Many companies rely heavily on successful creative processes. The outcome of these though are worthless if not handled correctly. In this article, we will look specifically at the product development process. As this is something that many companies will have to do over and over in their lifecycle, and the stages directly after the creative input, and how it is critical to the product’s commercial success.
The first step for any successful product development is a well managed creative process. The ideas created need to go through concept testing after this. In short, this is when a concept is put toward members of the public and they are asked a number of questions about the concept. This is the first time in which the public interacts with a product idea. This can sometimes be a brutal affair, as feedback can be a lot harsher from neutral members of the public, than colleagues who share a vision. However, this feedback is critical if a product is going to be a success. It doesn’t matter how much collectively as a company you believe in a product idea, if the public isn’t on board, it’s going to lose you money.

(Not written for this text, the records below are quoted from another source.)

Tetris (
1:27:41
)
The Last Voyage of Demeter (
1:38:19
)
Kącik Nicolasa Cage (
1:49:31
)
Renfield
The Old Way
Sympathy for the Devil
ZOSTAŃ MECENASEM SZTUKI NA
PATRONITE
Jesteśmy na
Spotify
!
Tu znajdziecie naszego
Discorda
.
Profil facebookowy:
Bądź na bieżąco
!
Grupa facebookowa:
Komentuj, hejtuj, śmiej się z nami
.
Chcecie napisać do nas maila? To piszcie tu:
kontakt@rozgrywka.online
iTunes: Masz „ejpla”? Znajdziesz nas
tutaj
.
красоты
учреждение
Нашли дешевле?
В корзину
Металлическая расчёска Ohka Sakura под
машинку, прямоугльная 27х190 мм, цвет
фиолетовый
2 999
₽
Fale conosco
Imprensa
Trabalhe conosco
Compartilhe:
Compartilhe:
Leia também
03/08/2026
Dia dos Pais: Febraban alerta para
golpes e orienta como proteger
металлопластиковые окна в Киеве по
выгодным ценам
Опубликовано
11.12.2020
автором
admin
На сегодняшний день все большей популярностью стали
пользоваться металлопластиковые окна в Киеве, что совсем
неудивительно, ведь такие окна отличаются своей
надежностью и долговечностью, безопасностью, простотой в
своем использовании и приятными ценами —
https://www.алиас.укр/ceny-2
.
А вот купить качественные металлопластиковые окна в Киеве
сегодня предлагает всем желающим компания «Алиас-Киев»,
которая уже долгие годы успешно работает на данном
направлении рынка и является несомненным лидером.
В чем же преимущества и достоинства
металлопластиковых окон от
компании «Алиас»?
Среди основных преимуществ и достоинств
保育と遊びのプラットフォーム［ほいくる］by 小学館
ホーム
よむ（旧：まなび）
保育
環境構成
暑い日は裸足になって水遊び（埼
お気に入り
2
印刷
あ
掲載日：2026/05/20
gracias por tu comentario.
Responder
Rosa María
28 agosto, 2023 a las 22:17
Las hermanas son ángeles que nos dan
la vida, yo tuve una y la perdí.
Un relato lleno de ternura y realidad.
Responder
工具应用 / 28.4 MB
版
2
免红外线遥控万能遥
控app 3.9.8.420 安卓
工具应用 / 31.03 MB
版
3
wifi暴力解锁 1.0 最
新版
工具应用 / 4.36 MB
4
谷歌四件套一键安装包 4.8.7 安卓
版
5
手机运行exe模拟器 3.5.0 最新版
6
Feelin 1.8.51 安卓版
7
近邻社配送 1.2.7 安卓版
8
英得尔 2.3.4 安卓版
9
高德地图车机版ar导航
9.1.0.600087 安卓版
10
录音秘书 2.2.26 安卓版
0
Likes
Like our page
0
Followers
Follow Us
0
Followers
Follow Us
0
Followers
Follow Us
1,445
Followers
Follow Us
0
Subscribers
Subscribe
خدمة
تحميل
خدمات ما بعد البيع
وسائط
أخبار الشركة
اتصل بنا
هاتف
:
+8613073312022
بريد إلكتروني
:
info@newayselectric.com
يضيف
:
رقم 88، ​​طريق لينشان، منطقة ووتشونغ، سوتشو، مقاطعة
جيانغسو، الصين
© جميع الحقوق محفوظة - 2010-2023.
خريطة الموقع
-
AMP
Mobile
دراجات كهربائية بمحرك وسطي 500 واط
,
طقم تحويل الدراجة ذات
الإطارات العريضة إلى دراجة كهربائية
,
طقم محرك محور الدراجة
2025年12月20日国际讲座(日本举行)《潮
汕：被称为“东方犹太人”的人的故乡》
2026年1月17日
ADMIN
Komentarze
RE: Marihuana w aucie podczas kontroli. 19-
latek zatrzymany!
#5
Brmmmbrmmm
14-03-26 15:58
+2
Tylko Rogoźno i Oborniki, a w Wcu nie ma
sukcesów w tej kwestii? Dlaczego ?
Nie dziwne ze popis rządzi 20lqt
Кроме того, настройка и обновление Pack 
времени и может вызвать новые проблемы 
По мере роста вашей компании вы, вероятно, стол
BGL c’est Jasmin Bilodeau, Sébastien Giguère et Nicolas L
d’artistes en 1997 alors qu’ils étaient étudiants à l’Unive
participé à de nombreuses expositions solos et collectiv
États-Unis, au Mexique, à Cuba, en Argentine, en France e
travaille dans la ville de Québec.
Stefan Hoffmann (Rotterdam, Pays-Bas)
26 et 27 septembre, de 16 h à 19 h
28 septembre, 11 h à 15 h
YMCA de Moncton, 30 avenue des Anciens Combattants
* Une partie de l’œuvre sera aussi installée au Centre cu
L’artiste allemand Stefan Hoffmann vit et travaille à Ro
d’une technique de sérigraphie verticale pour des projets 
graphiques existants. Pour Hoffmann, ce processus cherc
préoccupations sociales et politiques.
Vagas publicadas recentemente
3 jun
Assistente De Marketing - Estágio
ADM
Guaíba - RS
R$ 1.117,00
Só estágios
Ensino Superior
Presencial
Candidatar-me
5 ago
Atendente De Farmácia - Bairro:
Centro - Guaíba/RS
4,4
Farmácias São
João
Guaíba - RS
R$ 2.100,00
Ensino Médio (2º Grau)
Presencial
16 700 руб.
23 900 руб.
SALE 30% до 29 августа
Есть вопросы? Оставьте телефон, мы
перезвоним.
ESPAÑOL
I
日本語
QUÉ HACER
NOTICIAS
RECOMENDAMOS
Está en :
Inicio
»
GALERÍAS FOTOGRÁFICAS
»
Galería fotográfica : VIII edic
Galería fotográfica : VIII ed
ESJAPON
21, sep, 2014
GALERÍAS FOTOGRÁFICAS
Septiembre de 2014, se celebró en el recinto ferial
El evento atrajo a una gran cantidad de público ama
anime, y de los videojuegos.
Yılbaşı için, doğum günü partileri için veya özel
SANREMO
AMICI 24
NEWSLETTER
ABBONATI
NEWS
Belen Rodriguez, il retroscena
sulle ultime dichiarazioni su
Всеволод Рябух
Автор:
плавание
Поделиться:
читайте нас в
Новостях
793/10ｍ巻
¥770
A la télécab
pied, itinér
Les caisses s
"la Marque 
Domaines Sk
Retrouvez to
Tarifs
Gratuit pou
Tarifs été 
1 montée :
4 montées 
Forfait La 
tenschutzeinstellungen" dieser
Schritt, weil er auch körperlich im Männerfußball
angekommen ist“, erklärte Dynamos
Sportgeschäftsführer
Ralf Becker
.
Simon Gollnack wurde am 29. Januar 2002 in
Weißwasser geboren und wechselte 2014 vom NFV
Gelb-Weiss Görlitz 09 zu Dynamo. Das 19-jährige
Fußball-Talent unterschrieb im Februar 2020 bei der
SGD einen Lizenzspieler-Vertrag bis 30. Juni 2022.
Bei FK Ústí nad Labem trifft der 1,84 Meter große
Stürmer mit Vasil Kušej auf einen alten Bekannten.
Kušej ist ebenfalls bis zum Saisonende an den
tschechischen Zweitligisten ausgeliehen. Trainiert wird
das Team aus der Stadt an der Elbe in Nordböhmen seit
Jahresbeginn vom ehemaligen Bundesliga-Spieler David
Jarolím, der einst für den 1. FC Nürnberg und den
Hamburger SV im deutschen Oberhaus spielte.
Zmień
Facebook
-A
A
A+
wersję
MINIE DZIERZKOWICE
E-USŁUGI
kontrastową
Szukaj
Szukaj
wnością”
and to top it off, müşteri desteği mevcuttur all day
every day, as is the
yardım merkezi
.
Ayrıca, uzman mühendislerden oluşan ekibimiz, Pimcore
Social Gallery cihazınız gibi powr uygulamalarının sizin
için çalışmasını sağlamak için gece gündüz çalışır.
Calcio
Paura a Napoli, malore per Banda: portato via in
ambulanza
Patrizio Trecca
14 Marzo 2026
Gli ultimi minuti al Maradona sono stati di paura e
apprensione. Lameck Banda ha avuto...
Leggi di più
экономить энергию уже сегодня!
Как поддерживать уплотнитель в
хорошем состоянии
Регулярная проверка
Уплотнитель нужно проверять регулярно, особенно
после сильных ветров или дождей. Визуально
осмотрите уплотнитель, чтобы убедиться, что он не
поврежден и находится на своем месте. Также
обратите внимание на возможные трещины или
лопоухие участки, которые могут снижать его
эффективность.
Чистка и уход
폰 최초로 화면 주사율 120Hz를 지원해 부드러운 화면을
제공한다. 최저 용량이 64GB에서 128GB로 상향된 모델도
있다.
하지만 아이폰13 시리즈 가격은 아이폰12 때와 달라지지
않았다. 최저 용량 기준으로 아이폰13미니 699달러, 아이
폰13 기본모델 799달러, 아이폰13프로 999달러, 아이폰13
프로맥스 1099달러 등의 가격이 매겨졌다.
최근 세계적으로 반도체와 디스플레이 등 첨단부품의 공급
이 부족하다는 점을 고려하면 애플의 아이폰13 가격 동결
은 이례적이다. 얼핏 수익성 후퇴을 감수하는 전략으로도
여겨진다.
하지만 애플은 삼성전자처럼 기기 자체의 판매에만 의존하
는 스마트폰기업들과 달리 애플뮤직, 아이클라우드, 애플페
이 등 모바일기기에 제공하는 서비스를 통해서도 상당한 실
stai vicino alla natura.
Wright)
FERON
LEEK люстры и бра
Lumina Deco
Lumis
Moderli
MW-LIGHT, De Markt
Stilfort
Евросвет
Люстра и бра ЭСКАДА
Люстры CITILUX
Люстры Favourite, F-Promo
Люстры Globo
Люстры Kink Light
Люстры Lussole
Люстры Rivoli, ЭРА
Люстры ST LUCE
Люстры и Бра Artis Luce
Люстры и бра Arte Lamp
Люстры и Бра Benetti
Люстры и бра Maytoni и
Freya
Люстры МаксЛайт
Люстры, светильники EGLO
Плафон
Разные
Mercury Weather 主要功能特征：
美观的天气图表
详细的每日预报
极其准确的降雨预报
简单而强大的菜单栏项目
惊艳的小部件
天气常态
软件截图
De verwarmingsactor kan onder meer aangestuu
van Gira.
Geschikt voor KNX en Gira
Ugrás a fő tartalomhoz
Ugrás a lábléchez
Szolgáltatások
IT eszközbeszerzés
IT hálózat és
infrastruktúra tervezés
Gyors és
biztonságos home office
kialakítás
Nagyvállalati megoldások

Compiling the survey should not be done in a hurry. There are many factors to consider when writing these questionnaires, and processes to be carried out to check the validity of a survey. While it is also the case that these surveys should only focus on the concept of a product. In other words, keep branding and marketing away from this stage of the process. This ensures that feedback received is not going to be biased (consciously or subconsciously) by other factors. If your company is relatively new to the product development process, or it has been a while since your last product launched, it might be worthwhile looking at a concept testing guide.
It might also be worth considering having a market research company oversee the process, if you’re feeling ill-equipped. This can also have the added benefit of a third party overseeing the surveying process. This means it would be less likely for there to be a spillover in judgement as a result of brand loyalty, previous marketing campaigns, etc.
If this process is executed correctly, it can transform raw ideas into something a lot more commercially viable. Of course, there is still a long way to go in the process, but concept testing provides the concrete foundations in the real world from which an idea can flourish.